Data section:

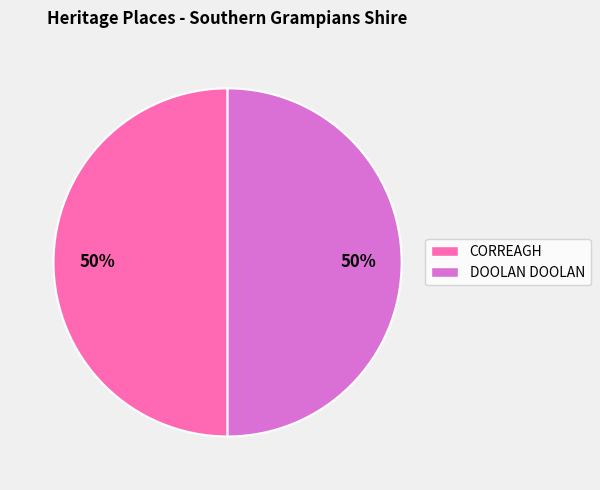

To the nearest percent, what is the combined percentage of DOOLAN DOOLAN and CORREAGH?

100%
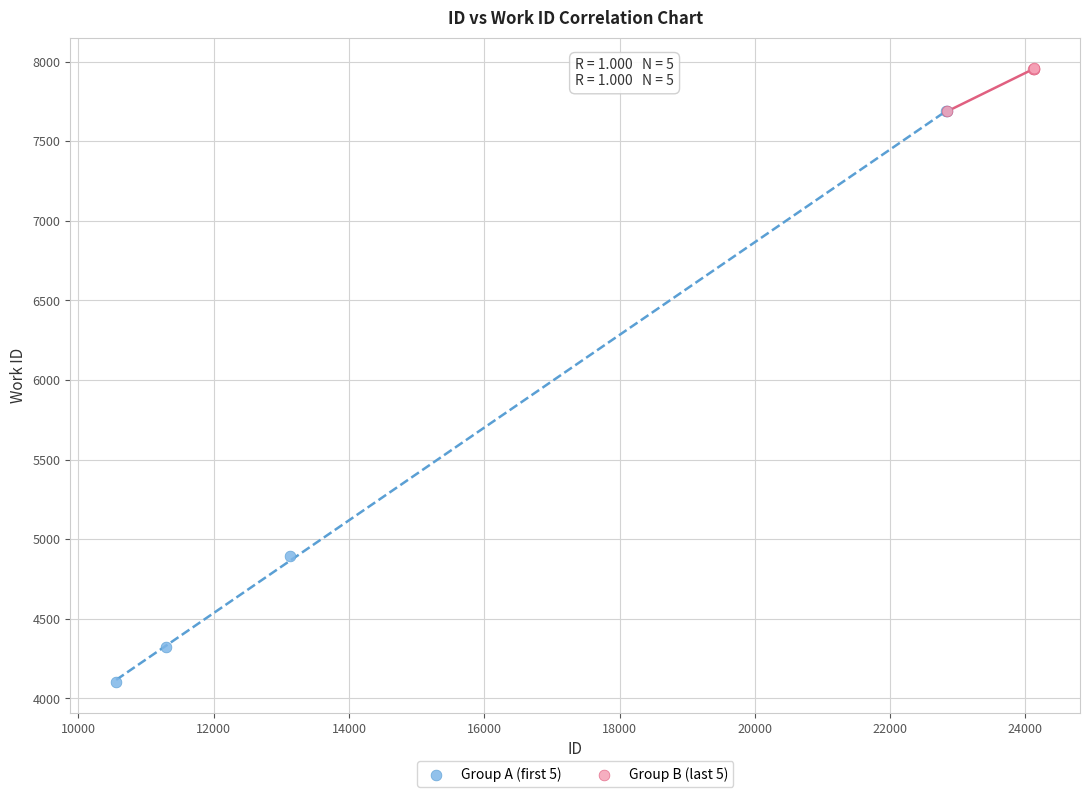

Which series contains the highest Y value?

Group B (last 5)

==

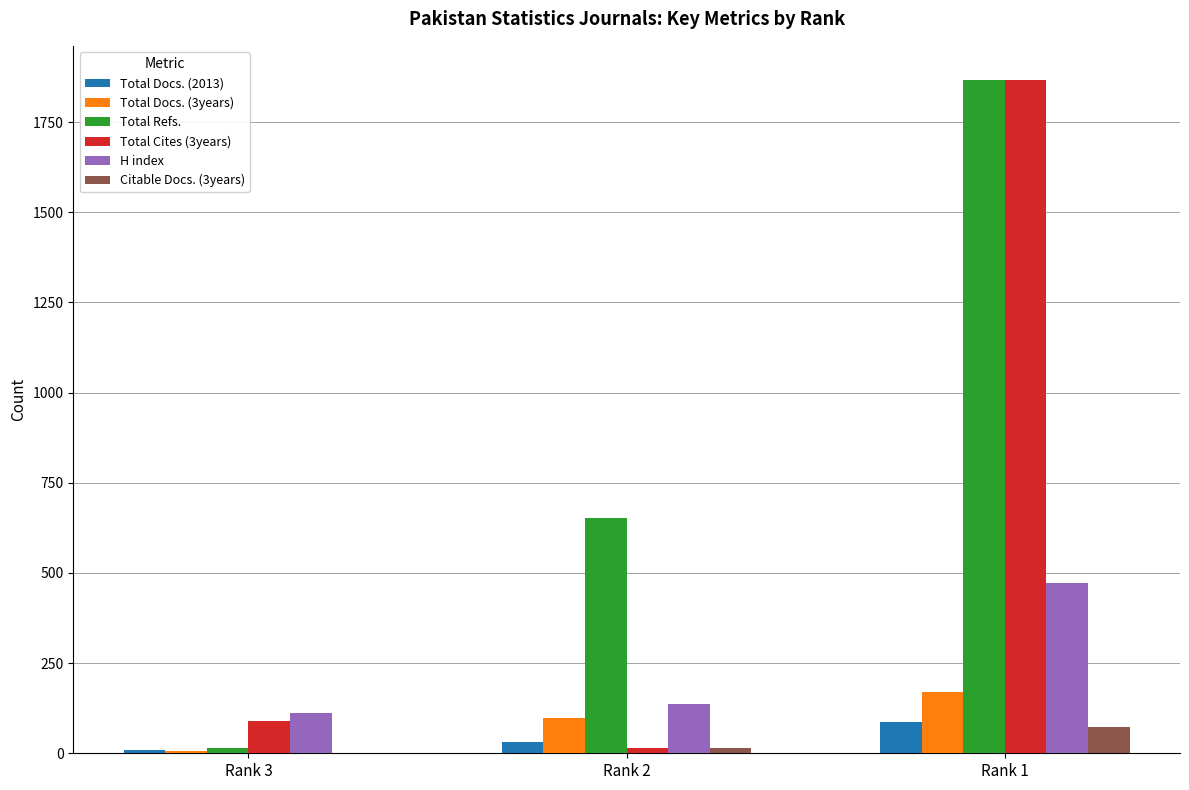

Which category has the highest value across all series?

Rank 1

Aim of the task: Reproduce everything in the records from the line containing "To the nearest" down to the line containing "Which series contains the highest Y value?", including both of those lines. Leave the pictures out of your answer.

Completed exercise:
To the nearest percent, what is the combined percentage of DOOLAN DOOLAN and CORREAGH?

100%

Which series contains the highest Y value?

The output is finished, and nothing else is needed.